__Stated exercise a__:
Answer these questions from the passage on types of consciousness, one per line:
(i) How many types of consciousness pertaining to the sense-sphere have been covered up to this point?
(ii) Which realms belong to the sense-sphere?
(iii) What word is said to derive from "Jhàna"?

__Supplied text__:
☆ ☆ ☆ ☆ ☆ ☆ ☆
Altogether there are 24 of these types of consciousness. Up to this point we have 54 types of consciousness - 12 unwholesome, 18 rootless, and 24 beautiful consciousnesses of the sense-sphere. These 54 are called consciousness pertaining to the sense-sphere, Kàmavacara Cittas. Among the 24 we are now studying, the first eight ar Kusala, the second eight are resultant and the third eight are functional. These are the 54 types of consciousness which pertain to the sense-sphere, which human beings, animals and Devas frequently experience.
The next group is consciousness pertaining to the form-sphere, Rùpavacara Cittas. 'Form-sphere' means the world of Brahmas. Above the human realm there are realms of celestial beings. Broadly speaking the first group of realms is the Deva realm. Above the Deva realm there are the Brahma realms. Deva realms belong to the sense-sphere, but Brahma realms belong to the form-sphere and the formless-sphere. 'Form-sphere' means that they still have physical bodies although they do not have all the material properties that we have as human beings. So consciousness pertaining to or arising mainly in those realms or in those beings is called 'consciousness pertaining to form-sphere' or 'Rùpavacara Cittas'.These Rùpavacara Cittas are all Jhàna Cittas. I think you are familiar with the term Jhàna. In fact the word 'Zen' is a derivation from the word 'Jhàna'.
☆ ☆ ☆ ☆ ☆ ☆ ☆
__Task inputs__:
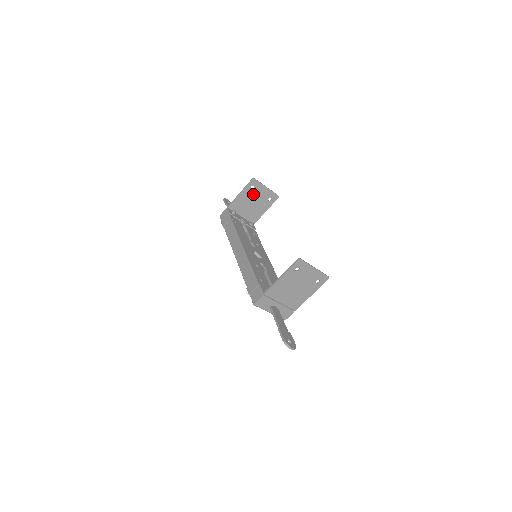
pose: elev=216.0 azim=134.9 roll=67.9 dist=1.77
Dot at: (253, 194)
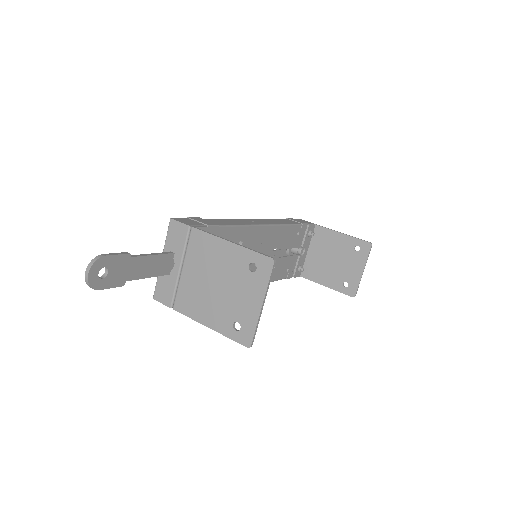
Dot at: (347, 254)
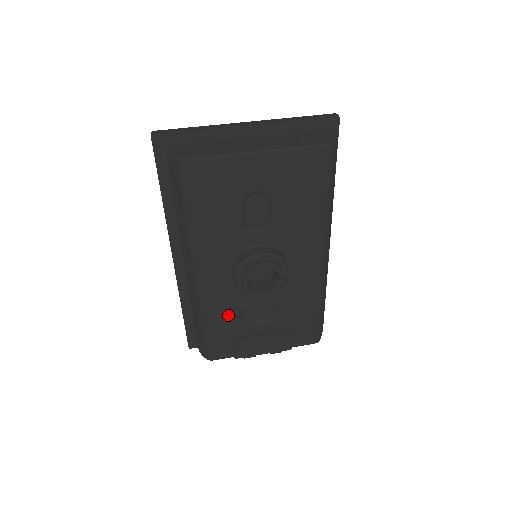
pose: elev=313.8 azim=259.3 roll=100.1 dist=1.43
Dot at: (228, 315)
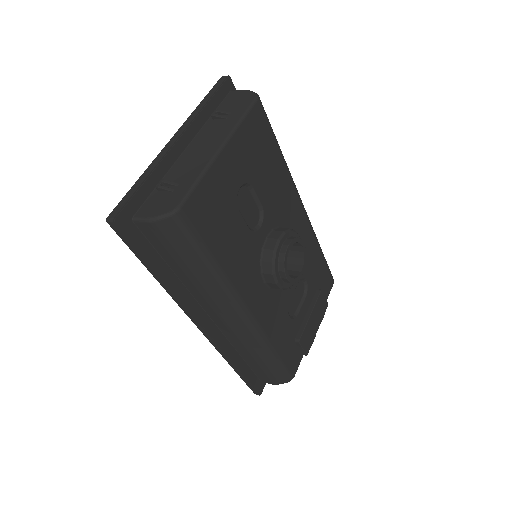
Dot at: (282, 324)
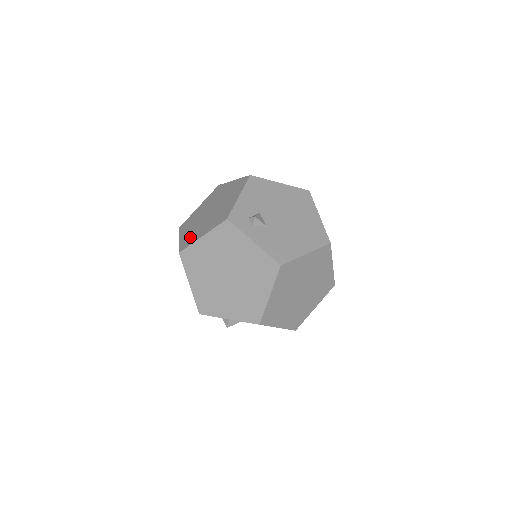
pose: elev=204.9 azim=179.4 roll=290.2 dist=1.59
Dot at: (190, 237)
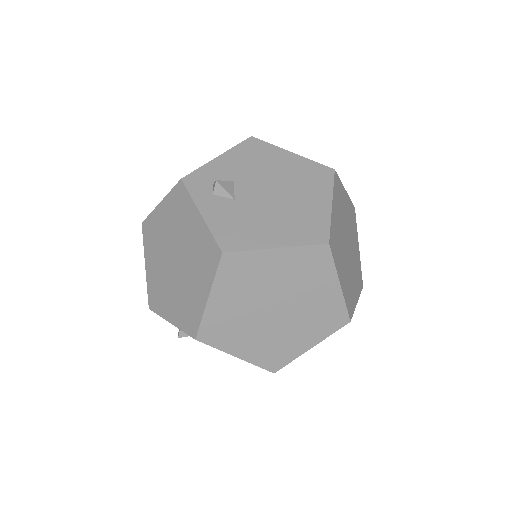
Dot at: occluded
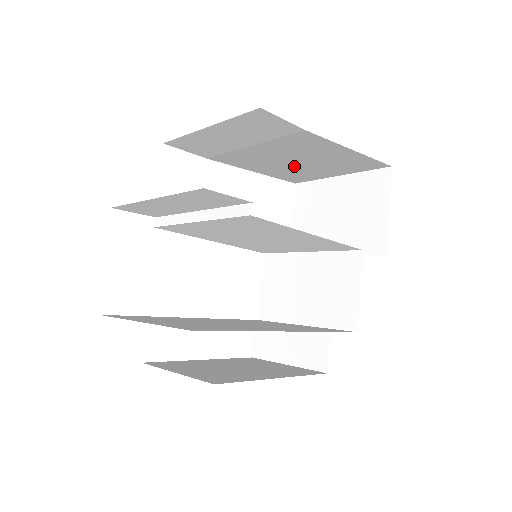
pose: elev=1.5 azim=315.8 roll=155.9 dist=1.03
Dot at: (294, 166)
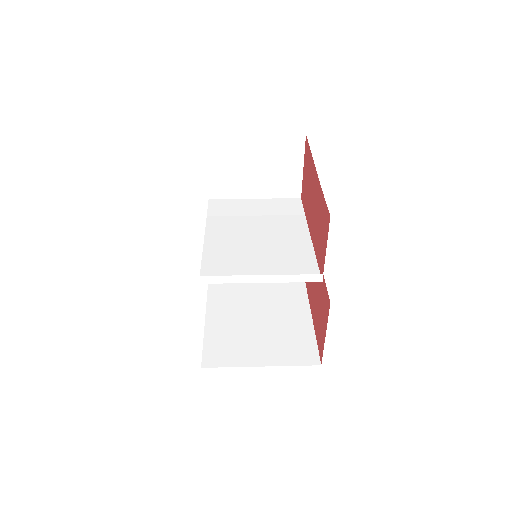
Dot at: occluded
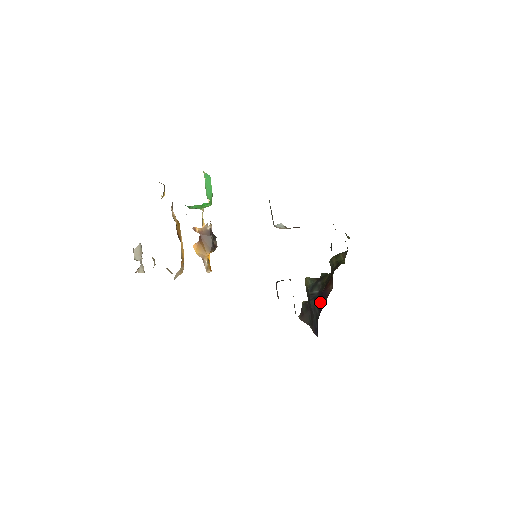
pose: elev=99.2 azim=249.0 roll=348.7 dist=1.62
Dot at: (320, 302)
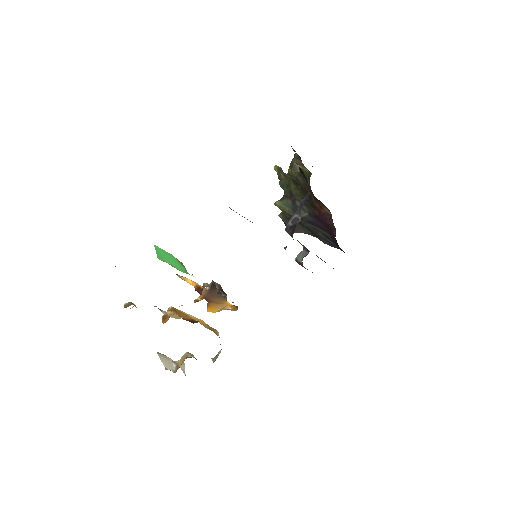
Dot at: (321, 225)
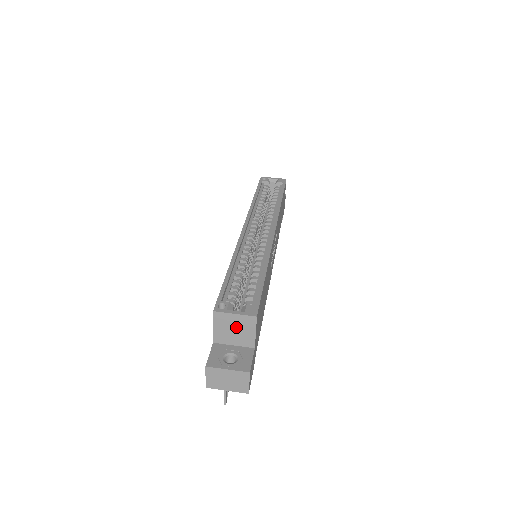
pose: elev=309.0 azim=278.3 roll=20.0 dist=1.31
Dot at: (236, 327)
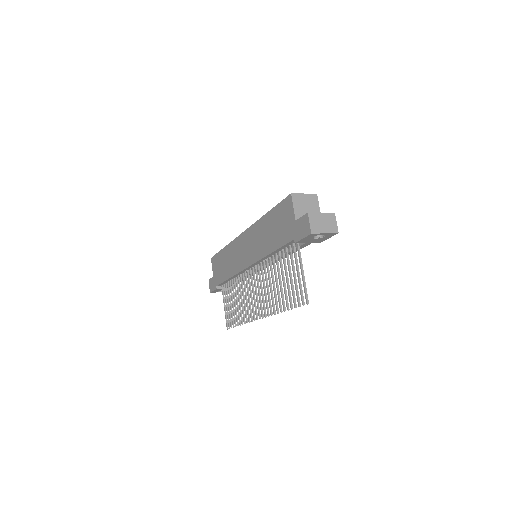
Dot at: (307, 204)
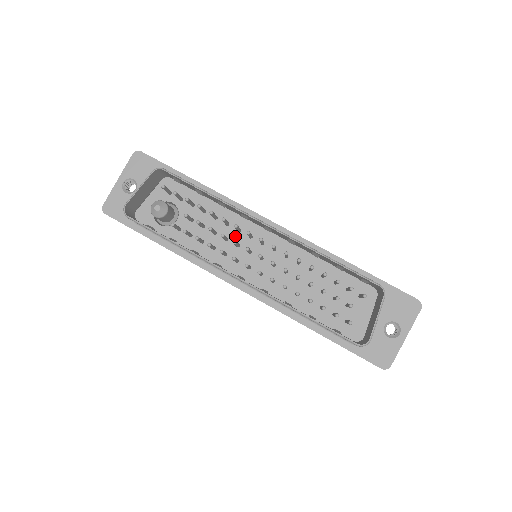
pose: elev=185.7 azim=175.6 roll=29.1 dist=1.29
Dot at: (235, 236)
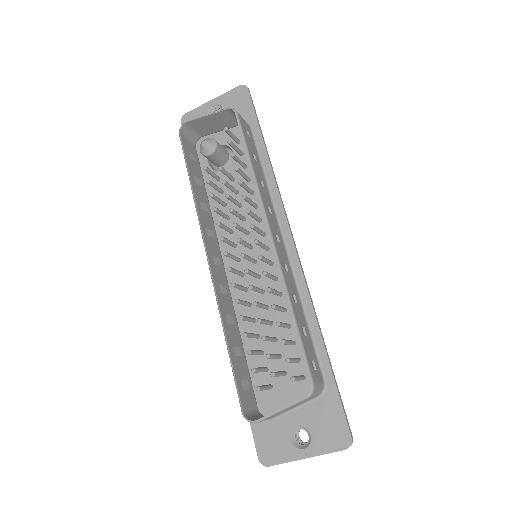
Dot at: (253, 223)
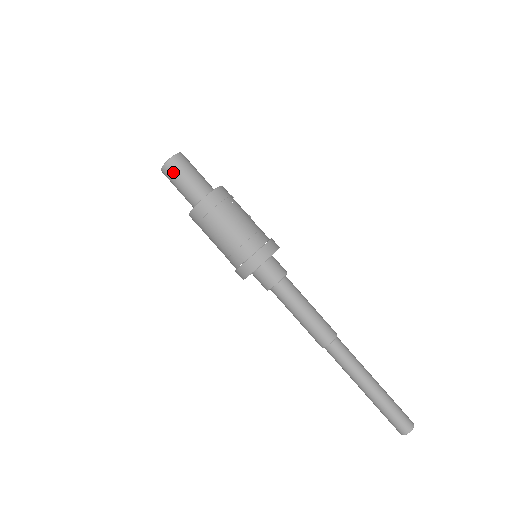
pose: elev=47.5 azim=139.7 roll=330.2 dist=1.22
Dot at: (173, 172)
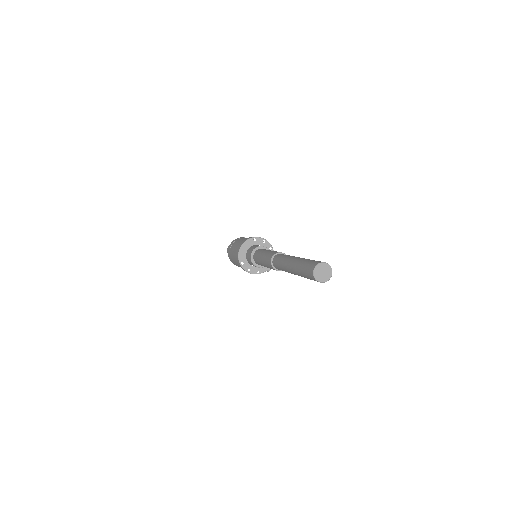
Dot at: occluded
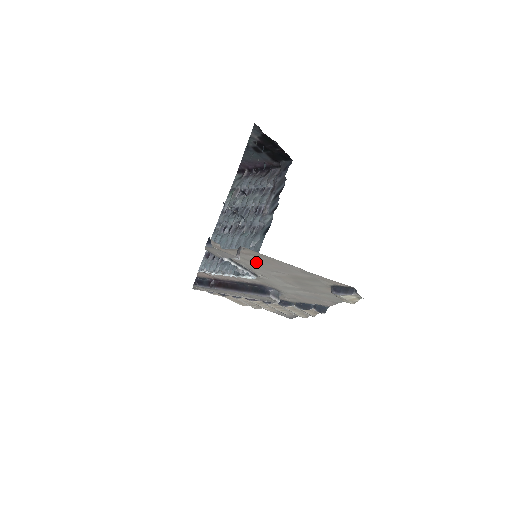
☆ ☆ ☆ ☆ ☆ ☆ ☆
__Stated exercise b__: Write out the listing of poses and dot positions above word for word, from start to end. Leave out the pictures.

__Exercise result a__:
(i) 54
(ii) The Deva realms
(iii) Zen

__Exercise result b__:
pose: elev=216.0 azim=134.9 roll=67.9 dist=1.77
Dot at: (253, 194)
Dot at: (347, 254)
pose: elev=313.8 azim=259.3 roll=100.1 dist=1.43
Dot at: (228, 315)
Dot at: (282, 324)
pose: elev=204.9 azim=179.4 roll=290.2 dist=1.59
Dot at: (190, 237)
Dot at: occluded
pose: elev=1.5 azim=315.8 roll=155.9 dist=1.03
Dot at: (294, 166)
Dot at: occluded
pose: elev=99.2 azim=249.0 roll=348.7 dist=1.62
Dot at: (320, 302)
Dot at: (321, 225)
pose: elev=309.0 azim=278.3 roll=20.0 dist=1.31
Dot at: (236, 327)
Dot at: (307, 204)
pose: elev=185.7 azim=175.6 roll=29.1 dist=1.29
Dot at: (235, 236)
Dot at: (253, 223)
pose: elev=47.5 azim=139.7 roll=330.2 dist=1.22
Dot at: (173, 172)
Dot at: occluded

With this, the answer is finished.